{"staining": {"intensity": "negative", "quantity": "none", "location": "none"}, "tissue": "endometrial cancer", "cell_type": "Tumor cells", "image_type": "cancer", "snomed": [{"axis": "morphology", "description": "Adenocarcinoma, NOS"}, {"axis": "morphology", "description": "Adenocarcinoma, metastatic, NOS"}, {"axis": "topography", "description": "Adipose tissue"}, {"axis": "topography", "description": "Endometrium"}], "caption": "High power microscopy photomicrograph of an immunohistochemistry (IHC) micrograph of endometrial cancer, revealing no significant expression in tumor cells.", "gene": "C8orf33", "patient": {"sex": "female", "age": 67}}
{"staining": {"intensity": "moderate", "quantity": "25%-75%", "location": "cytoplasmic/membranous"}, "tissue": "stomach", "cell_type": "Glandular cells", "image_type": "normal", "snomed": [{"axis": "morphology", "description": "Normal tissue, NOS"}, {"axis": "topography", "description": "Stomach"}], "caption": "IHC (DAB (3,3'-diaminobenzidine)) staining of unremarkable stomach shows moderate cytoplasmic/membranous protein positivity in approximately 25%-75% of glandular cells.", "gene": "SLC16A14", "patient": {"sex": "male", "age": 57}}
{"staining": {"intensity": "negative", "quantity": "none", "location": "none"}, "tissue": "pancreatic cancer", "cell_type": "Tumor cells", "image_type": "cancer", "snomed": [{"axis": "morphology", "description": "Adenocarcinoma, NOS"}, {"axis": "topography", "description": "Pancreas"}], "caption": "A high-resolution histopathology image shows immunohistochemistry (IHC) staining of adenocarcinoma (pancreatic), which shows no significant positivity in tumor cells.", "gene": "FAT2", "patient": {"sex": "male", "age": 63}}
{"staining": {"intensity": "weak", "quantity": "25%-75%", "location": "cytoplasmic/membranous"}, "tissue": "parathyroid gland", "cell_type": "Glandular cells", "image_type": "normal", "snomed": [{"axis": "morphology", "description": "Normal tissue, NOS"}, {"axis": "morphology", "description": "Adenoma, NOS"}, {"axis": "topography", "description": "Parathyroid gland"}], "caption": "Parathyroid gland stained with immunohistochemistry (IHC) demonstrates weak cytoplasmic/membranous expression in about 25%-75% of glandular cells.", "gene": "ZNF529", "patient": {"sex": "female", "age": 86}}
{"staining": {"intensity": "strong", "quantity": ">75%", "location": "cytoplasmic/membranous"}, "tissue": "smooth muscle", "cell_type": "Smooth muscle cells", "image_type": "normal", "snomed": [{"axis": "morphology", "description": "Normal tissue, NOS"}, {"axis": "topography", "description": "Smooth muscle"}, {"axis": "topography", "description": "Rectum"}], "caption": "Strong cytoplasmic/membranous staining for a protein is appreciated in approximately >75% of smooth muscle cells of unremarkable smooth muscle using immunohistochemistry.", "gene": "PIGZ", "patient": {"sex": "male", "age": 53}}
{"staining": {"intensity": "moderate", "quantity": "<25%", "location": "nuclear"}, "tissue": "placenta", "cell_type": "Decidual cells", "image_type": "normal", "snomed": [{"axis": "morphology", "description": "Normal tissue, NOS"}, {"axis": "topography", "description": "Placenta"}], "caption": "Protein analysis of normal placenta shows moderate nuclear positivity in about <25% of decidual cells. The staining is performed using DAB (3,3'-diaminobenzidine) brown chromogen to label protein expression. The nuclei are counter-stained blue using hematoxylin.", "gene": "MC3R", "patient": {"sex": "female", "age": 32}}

▸ Work instructions: Reproduce the material exactly, and keep every line as it is.

▸ The answer:
{"staining": {"intensity": "negative", "quantity": "none", "location": "none"}, "tissue": "endometrial cancer", "cell_type": "Tumor cells", "image_type": "cancer", "snomed": [{"axis": "morphology", "description": "Adenocarcinoma, NOS"}, {"axis": "morphology", "description": "Adenocarcinoma, metastatic, NOS"}, {"axis": "topography", "description": "Adipose tissue"}, {"axis": "topography", "description": "Endometrium"}], "caption": "High power microscopy photomicrograph of an immunohistochemistry (IHC) micrograph of endometrial cancer, revealing no significant expression in tumor cells.", "gene": "C8orf33", "patient": {"sex": "female", "age": 67}}
{"staining": {"intensity": "moderate", "quantity": "25%-75%", "location": "cytoplasmic/membranous"}, "tissue": "stomach", "cell_type": "Glandular cells", "image_type": "normal", "snomed": [{"axis": "morphology", "description": "Normal tissue, NOS"}, {"axis": "topography", "description": "Stomach"}], "caption": "IHC (DAB (3,3'-diaminobenzidine)) staining of unremarkable stomach shows moderate cytoplasmic/membranous protein positivity in approximately 25%-75% of glandular cells.", "gene": "SLC16A14", "patient": {"sex": "male", "age": 57}}
{"staining": {"intensity": "negative", "quantity": "none", "location": "none"}, "tissue": "pancreatic cancer", "cell_type": "Tumor cells", "image_type": "cancer", "snomed": [{"axis": "morphology", "description": "Adenocarcinoma, NOS"}, {"axis": "topography", "description": "Pancreas"}], "caption": "A high-resolution histopathology image shows immunohistochemistry (IHC) staining of adenocarcinoma (pancreatic), which shows no significant positivity in tumor cells.", "gene": "FAT2", "patient": {"sex": "male", "age": 63}}
{"staining": {"intensity": "weak", "quantity": "25%-75%", "location": "cytoplasmic/membranous"}, "tissue": "parathyroid gland", "cell_type": "Glandular cells", "image_type": "normal", "snomed": [{"axis": "morphology", "description": "Normal tissue, NOS"}, {"axis": "morphology", "description": "Adenoma, NOS"}, {"axis": "topography", "description": "Parathyroid gland"}], "caption": "Parathyroid gland stained with immunohistochemistry (IHC) demonstrates weak cytoplasmic/membranous expression in about 25%-75% of glandular cells.", "gene": "ZNF529", "patient": {"sex": "female", "age": 86}}
{"staining": {"intensity": "strong", "quantity": ">75%", "location": "cytoplasmic/membranous"}, "tissue": "smooth muscle", "cell_type": "Smooth muscle cells", "image_type": "normal", "snomed": [{"axis": "morphology", "description": "Normal tissue, NOS"}, {"axis": "topography", "description": "Smooth muscle"}, {"axis": "topography", "description": "Rectum"}], "caption": "Strong cytoplasmic/membranous staining for a protein is appreciated in approximately >75% of smooth muscle cells of unremarkable smooth muscle using immunohistochemistry.", "gene": "PIGZ", "patient": {"sex": "male", "age": 53}}
{"staining": {"intensity": "moderate", "quantity": "<25%", "location": "nuclear"}, "tissue": "placenta", "cell_type": "Decidual cells", "image_type": "normal", "snomed": [{"axis": "morphology", "description": "Normal tissue, NOS"}, {"axis": "topography", "description": "Placenta"}], "caption": "Protein analysis of normal placenta shows moderate nuclear positivity in about <25% of decidual cells. The staining is performed using DAB (3,3'-diaminobenzidine) brown chromogen to label protein expression. The nuclei are counter-stained blue using hematoxylin.", "gene": "MC3R", "patient": {"sex": "female", "age": 32}}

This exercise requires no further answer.